*** Opening Excerpt provided ***

Why some people could benefit from whey or a protein isolate : By the numbers

Why some people could benefit from whey or a protein isolate : By the numbers

There’s a fair bit of skepticism as to why we need protein supplements. Can’t you get enough protein from whole foods? Yes, you could. Especially if you consume animal protein or processed plant protein such as soybean. But here’s the problem: the foods that dominate our daily eating are rice, wheat, grain and fat. Let’s say you are a 70-75 kg human being who requires somewhere between 70 and 100 grams of protein. And you can consume 2000 calories of energy.

Playing a crazy hypothetical, let’s say you can only consume one food a day. If all you eat is 2000 calories of ghee, you get no protein.

If all you eat is 2000 calories of rice, you’ll get less than a third of the protein you need in a day. If all you eat is millets or wheat, you’ll fall 25 percent short of your requirement. Now heading into lentils and tofu, these foods can comfortably take you past the required mark. Even if you account for the sub-optimal absorption. But neither of these food groups can practically cross the 10-15 percent of the daily consumption threshold. 140 grams of tofu every single day can be daunting. And 60 grams of uncooked dal isn’t volume that most people are accustomed to.

*** Closing Excerpt provided ***

◆ Exercise requirements ◆
A) In two sentences, what does the text on protein supplements say?
B) According to the text on protein supplements, how far short of the daily requirement would a person fall by eating only millets or wheat?
C) Extend the text on protein supplements from its final sentence.

*** Opening Data provided ***

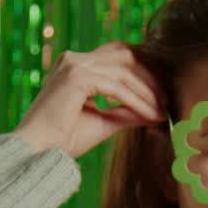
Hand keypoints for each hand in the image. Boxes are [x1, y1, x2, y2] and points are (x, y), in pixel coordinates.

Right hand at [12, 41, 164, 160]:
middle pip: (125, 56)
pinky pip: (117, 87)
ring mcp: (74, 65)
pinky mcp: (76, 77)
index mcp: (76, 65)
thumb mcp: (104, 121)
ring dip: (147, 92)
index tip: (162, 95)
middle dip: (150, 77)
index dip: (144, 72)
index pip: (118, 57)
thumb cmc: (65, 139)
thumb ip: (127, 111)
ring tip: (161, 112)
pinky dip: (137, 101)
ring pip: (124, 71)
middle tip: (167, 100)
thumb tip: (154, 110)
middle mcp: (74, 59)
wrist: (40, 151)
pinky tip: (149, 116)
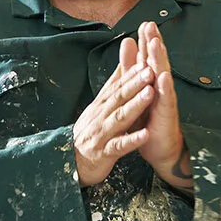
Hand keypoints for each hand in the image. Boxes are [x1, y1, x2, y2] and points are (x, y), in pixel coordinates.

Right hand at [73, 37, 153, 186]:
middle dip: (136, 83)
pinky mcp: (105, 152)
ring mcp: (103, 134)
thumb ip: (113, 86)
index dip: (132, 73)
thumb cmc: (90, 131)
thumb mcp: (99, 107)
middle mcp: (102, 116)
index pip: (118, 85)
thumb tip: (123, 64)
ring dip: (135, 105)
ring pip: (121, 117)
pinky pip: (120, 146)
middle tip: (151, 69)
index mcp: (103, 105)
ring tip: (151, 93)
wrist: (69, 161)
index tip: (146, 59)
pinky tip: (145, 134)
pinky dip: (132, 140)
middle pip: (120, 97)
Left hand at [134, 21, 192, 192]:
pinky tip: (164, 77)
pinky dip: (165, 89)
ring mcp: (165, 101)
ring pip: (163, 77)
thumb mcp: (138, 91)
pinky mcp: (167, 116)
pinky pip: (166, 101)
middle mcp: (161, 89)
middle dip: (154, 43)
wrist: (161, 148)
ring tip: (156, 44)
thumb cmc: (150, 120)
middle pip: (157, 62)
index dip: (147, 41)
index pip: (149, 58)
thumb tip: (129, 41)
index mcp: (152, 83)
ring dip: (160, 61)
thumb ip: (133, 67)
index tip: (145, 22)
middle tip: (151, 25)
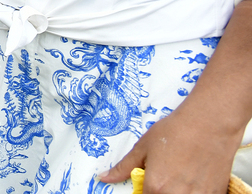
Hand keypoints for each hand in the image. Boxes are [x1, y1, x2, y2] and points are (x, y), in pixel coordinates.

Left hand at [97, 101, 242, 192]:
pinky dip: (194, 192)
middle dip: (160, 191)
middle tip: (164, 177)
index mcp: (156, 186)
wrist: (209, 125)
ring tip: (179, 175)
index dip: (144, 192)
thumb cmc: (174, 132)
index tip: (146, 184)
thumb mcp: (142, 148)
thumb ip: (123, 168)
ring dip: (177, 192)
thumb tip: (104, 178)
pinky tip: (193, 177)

*** Closing Data provided ***

◆ Outputs by task ◆
A) Enough protein can come from whole foods, especially animal protein or processed plant protein such as soybean, but the foods that dominate daily eating are rice, wheat, grain and fat. A 70-75 kg person eating only ghee, rice, or millets or wheat would fall short of the 70 to 100 grams of protein needed, and while lentils and tofu can cover that need, neither can practically cross 10-15 percent of daily consumption, since 140 grams of tofu or 60 grams of uncooked dal every day is more than most people are used to.

B) They would fall 25 percent short.

C)
With dairy, paneer and cheese, the quality of the protein is high but the quantum is lacking. Even if dairy and cheese account for 20 percent of your total calories for the day, they will provide you with only 20-25 percent of your protein requirement. The sheer impracticality of getting any useful amount of protein from vegetables is self-evident in the numbers. You’ve got to be a cow or a chimp to go through enough fiber rich food to get a reasonable amount protein from vegetables. You can see how including eggs and unconventional foods such as cottage cheese can quickly skew the equation in your favour.

Takeaway

The key goal for most of the population is to achieve sufficient protein and fiber intake while not over-eating. Our food selection does not support this goal. When we don’t make a conscious effort to skew our rice, wheat, millet and oil intake towards eggs, cottage cheese, lentils, tofu and leaner dairy, we are unlikely to consume enough protein in our diet. In this scenario, a 20-25 gram serving of whey can make it convenient to reach our target protein intake. It can buy you time to change your food selection habits too. And at lower calorie intake levels (most Indians probably need less than 2000 calories), reaching protein sufficiency is even more challenging with our current food habits.